— begin Given text —

More than 15 other defendants, including four whose indictments were unsealed Friday, were charged with falsely claiming U.S. citizenship to register to vote, according to a list of those charged and their nationalities.

The two charged with unlawful voting also are accused of false claims of citizenship.

Several people also have been charged with naturalization fraud and the misuse of immigration visas and other documents.

Those charged are listed as being from Mexico and several central American countries, as well as from France, Yemen, Iraq and Nigeria and other countries. Each defendant was charged individually, and there are no conspiracy charges, according to the news release.

In August 2018, the U.S. attorney in Raleigh announced charges against 19 non-U.S. citizens, accusing them of illegally voting in the 2016 election. Prosecutors at the time said the investigation into voting fraud was ongoing.

Soon after, it became public that then-U.S. Attorney Bobby Higdon employed subpoenas issued on behalf of Immigration and Customs Enforcement in order to try to obtain voting records from the North Carolina elections board and more than 40 county boards.

Voting rights activists took issue with the requests, calling them overly broad and unreasonable. and said the requests were a fishing expedition before midterm elections.

The board said in early 2019 it would provide records for nearly 300 people previously registered to vote in eastern North Carolina and for another 500 people outside the region. It wasn’t clear if these records contributed to cases against new defendants.

Higdon, who was nominated by then-President Donald Trump to the prosecutor’s post, resigned in late February after Joe Biden requested that all Trump-appointed U.S. attorneys step down.

— end Given text —

> Requirements
In the report on the voting-fraud charges, why did Bobby Higdon resign in late February?

— begin Extracted information —

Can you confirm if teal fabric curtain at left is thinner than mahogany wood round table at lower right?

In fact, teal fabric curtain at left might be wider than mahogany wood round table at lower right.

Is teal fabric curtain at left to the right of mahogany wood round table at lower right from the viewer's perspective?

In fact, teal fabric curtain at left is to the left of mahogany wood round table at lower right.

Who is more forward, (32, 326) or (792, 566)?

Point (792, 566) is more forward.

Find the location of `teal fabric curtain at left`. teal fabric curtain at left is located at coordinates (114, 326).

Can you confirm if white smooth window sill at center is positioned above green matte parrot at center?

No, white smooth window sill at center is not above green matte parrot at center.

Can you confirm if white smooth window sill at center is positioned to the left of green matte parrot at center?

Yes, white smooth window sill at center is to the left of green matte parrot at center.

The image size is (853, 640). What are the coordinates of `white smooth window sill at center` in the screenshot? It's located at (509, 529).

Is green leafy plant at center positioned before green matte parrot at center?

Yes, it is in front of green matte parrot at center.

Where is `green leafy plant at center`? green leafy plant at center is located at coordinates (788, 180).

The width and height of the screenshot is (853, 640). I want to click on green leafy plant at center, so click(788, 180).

— end Extracted information —

> Solution below
He resigned after Joe Biden requested that all Trump-appointed U.S. attorneys step down.